*TASK TO COMPLETE*.
Please output the stretch of the Basque cuisine text below from "If you were" through "Kyoto in Japan.", copied word for word.

*TEXT SHOWN*.
>>>

If you were to ask me what my favourite cuisine is I would definitely say, Basque. It is considerably unique and different from the broader Spanish cuisine as it is very food-forward. It is the epitome of culinary art, blended with passion, classic and gastronomic traditions yet modern and innovative in its execution. It has long been considered the best region for food in Spain. There is an abundance of produce from the sea and its fertile valley. It is linked to its territory, environment, seasonality, sauces, tastes, and memory. In fact, the Basque city of San Sebastián alone has more Michelin starred restaurants per square kilometer than any city in the world besides Kyoto in Japan.
So, it was with great excitement and anticipation to learn in July 2020 that the Rubell Museum at 1100 NW 23rd Street in the Allapath neighborhood of Miami was opening a restaurant featuring Basque food called, Leku, which name translates into, “the place”. Showcasing Basque Country-inspired cuisine, under executive Chef Mikel Goikolea, formerly of the three-star Michelin restaurant Azurmendi in San Sebastián. The chef de cuisine is Aitor Garate Berasluzu, formerly the sommelier and development manager of one of my all-time favourite restaurants, three-star Michelin Asidor Etxebarri in San Sebastián. The owners are also veteran heavy hitters with many well-known restaurants under their belt, who know the importance needed to run a fine dining establishment. It was unfortunate that they had to open during the Covid pandemic. I had to wait to dine there upon my return from Canada, but it was well worth the wait.

<<<

*MATERIAL SHOWN*.
>>>

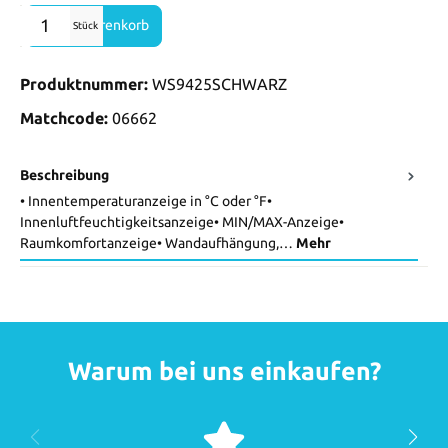
Produkt Anzahl: Gib den gewünschten Wert ein oder benutze die Sch
In den Warenkorb
Stück
Produktnummer:
WS9425SCHWARZ
Matchcode:
06662
Beschreibung
• Innentemperaturanzeige in °C oder °F•
Innenluftfeuchtigkeitsanzeige• MIN/MAX-Anzeige•
Raumkomfortanzeige• Wandaufhängung,…
Mehr
Warum bei uns einkaufen?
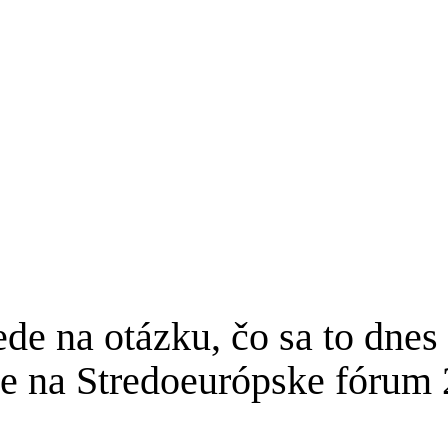
e na otázku, čo sa to dnes
te na Stredoeurópske fórum 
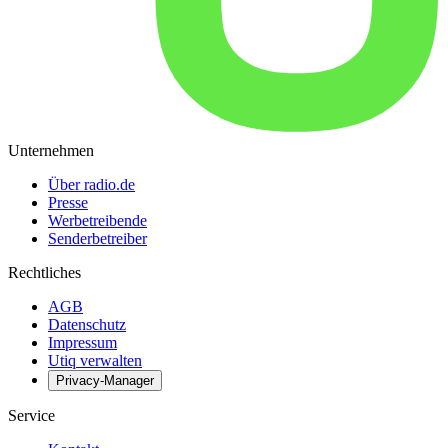
Unternehmen
Über radio.de
Presse
Werbetreibende
Senderbetreiber
Rechtliches
AGB
Datenschutz
Impressum
Utiq verwalten
Privacy-Manager
Service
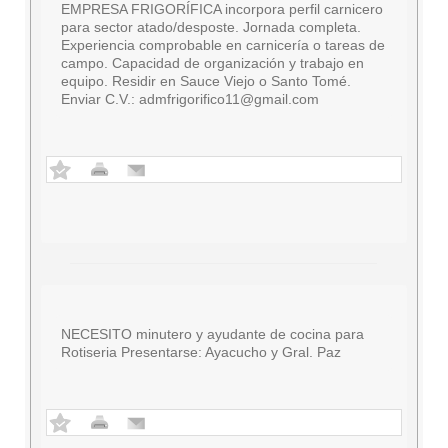
EMPRESA FRIGORÍFICA incorpora perfil carnicero
para sector atado/desposte. Jornada completa.
Experiencia comprobable en carnicería o tareas de
campo. Capacidad de organización y trabajo en
equipo. Residir en Sauce Viejo o Santo Tomé.
Enviar C.V.:
admfrigorifico11@gmail.com
NECESITO minutero y ayudante de cocina para
Rotiseria Presentarse: Ayacucho y Gral. Paz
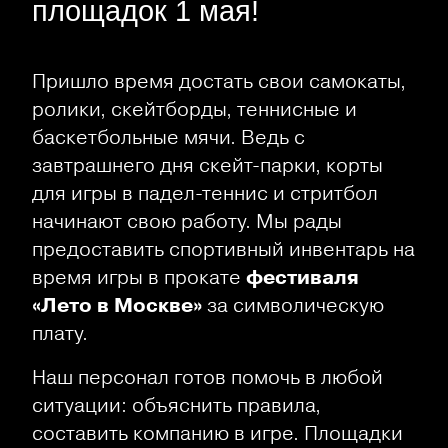
площадок 1 мая!
Пришло время достать свои самокаты,
ролики, скейтборды, теннисные и
баскетбольные мячи. Ведь с
завтрашнего дня скейт-парки, корты
для игры в падел-теннис и стритбол
начинают свою работу. Мы рады
предоставить спортивный инвентарь на
время игры в прокате
фестиваля
«Лето в Москве»
за символическую
плату.
Наш персонал готов помочь в любой
ситуации: объяснить правила,
составить компанию в игре. Площадки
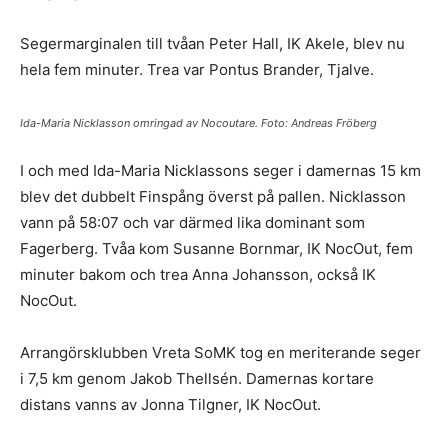
Segermarginalen till tvåan Peter Hall, IK Akele, blev nu
hela fem minuter. Trea var Pontus Brander, Tjalve.
Ida-Maria Nicklasson omringad av Nocoutare. Foto: Andreas Fröberg
I och med Ida-Maria Nicklassons seger i damernas 15 km
blev det dubbelt Finspång överst på pallen. Nicklasson
vann på 58:07 och var därmed lika dominant som
Fagerberg. Tvåa kom Susanne Bornmar, IK NocOut, fem
minuter bakom och trea Anna Johansson, också IK
NocOut.
Arrangörsklubben Vreta SoMK tog en meriterande seger
i 7,5 km genom Jakob Thellsén. Damernas kortare
distans vanns av Jonna Tilgner, IK NocOut.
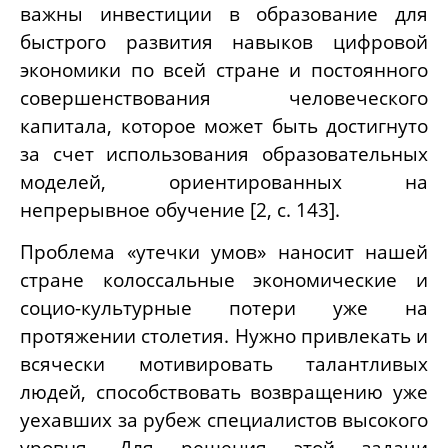
важны инвестиции в образование для
быстрого развития навыков цифровой
экономики по всей стране и постоянного
совершенствования человеческого
капитала, которое может быть достигнуто
за счет использования образовательных
моделей, ориентированных на
непрерывное обучение [2,
c
. 143].
Проблема «утечки умов» наносит нашей
стране колоссальные экономические и
социо-культурные потери уже на
протяжении столетия. Нужно привлекать и
всячески мотивировать талантливых
людей, способствовать возвращению уже
уехавших за рубеж специалистов высокого
уровня. Для решения этой задачи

<<<

*EXERCISE RESPONSE*.
If you were to ask me what my favourite cuisine is I would definitely say, Basque. It is considerably unique and different from the broader Spanish cuisine as it is very food-forward. It is the epitome of culinary art, blended with passion, classic and gastronomic traditions yet modern and innovative in its execution. It has long been considered the best region for food in Spain. There is an abundance of produce from the sea and its fertile valley. It is linked to its territory, environment, seasonality, sauces, tastes, and memory. In fact, the Basque city of San Sebastián alone has more Michelin starred restaurants per square kilometer than any city in the world besides Kyoto in Japan.